* Questions to answer:
1. In the report on the hospital's oxygen plant, which company was contracted to install the plant?
2. In the report on the hospital's oxygen plant, rewrite the part from "Eng. Edward Kataaha, the" up to and including "of this year.", substituting "chief" for "senior".
3. Write what comes next in the report on the hospital's oxygen plant, starting after its last sentence.

* Extract:
········
The national referral hospital has undertaken the installation of a plant in the past three months. The plant's commission according to its schedule was set for today however, it is still in the test running stage.
Executive director Dr. Baterana Byarugaba said, "We are behind schedule but on course of commissioning the plant."
He added that Shs 2.5billion from the hospital capital development Shs 5.02 billion budget was allocated to construct the plant.
China Sinopharm International Corporation was contracted to install the oxygen processing plant. The company subcontracted BHL Health Care Ltd to maintain the plant from 20th Nov 2012 to 20th Nov 2022 (ten year guarantee).
Currently, the hospital uses a rental oxygen tank from British Oxygen Company, Kenya (BOC) and cylinders for back up. The tank is refilled after two weeks. It is an automatic system that has water capacity of 5492 cubic metres (M3) and pressure. When this tank is empty, cylinders are loaded to serve the pipes and tubes in the central system to feed the theaters and wards. This tank will be history upon the completion of the plant.
"The cost of setting up the plant is almost equivalent to the cost of importing oxygen for about three to four years," Byarugaba said.
Eng. Edward Kataaha, the senior Hospital engineer is supervising the installation of the plant. He says the plant will be ready by the end of this year.
········
* Given entries:
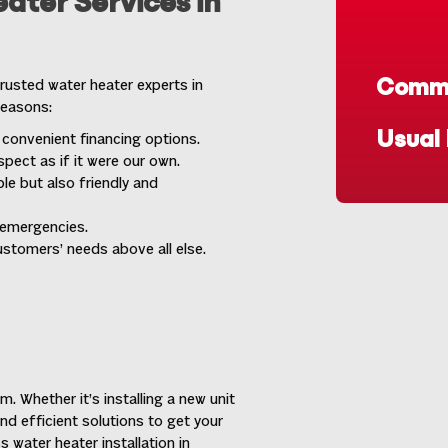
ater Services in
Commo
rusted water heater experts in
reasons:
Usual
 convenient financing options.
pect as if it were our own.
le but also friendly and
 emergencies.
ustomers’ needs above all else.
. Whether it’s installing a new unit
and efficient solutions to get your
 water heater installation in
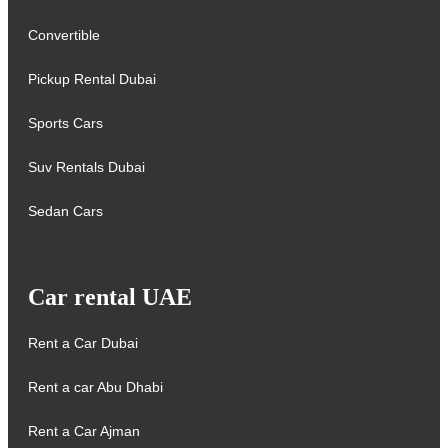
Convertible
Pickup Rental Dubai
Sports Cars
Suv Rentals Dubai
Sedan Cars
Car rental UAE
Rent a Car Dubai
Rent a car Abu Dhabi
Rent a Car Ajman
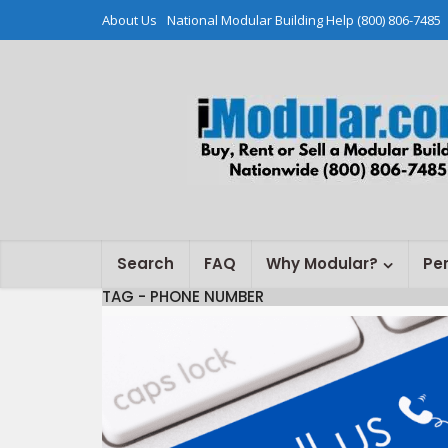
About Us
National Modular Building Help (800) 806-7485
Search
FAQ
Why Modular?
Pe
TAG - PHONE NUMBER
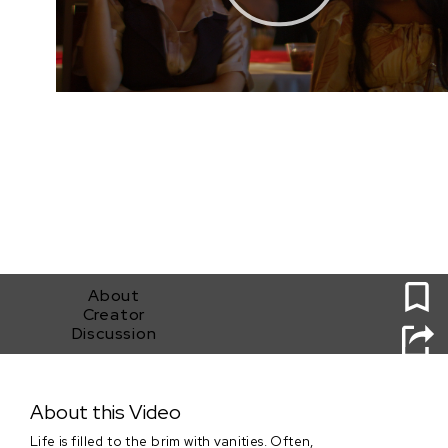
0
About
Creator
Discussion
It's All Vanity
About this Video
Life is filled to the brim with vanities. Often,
········
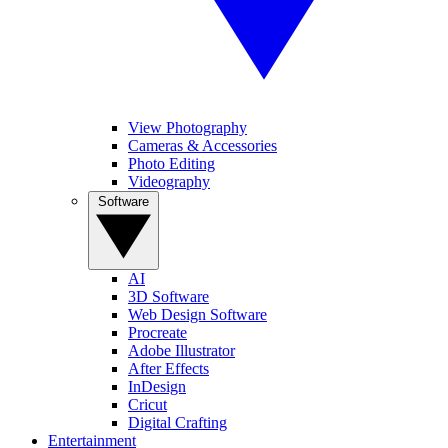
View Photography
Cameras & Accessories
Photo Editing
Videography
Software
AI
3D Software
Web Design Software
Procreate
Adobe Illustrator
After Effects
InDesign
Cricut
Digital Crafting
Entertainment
········
* Expected results:
1. China Sinopharm International Corporation

2.
Eng. Edward Kataaha, the chief Hospital engineer is supervising the installation of the plant. He says the plant will be ready by the end of this year.

3.
According to Kataaha's installation schedule; submission of performance guarantee was on 17th Jul; assembling the plant in Uganda was for four weeks (1st -25TH Aug); for eight weeks (26th Aug to 20 Oct) shipping, clearing and transporting to site ; verify material for two days between 22 to 23 Oct; factory training for technicians and operators; construct the plant house from 10th Aug to 10th Oct .
However, Kataaha agrees that his team is lagging behind. He attributes this situation to the delay in construction of the oxygen processing house. He says the initial plan was to have the house floor tiled but was later changed to Terrazzo.
Terry Feng, regional manager of Sinopharm said the technicians still have to carry out calibration of the machines, train some hospital staff on the site before they can give a green light to the administration.